[Records from a data collection]

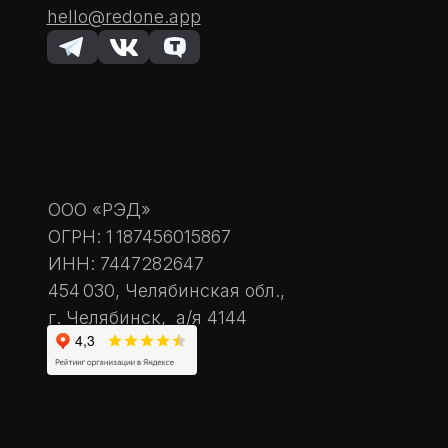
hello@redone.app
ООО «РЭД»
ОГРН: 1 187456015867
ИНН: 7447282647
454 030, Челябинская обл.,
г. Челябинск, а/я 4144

• [PROBLEM DESCRIPTION]
Reproduce the text of every entry above line for line, leaving the pictures out of your answer.

• [RESPONSE]
hello@redone.app
ООО «РЭД»
ОГРН: 1 187456015867
ИНН: 7447282647
454 030, Челябинская обл.,
г. Челябинск, а/я 4144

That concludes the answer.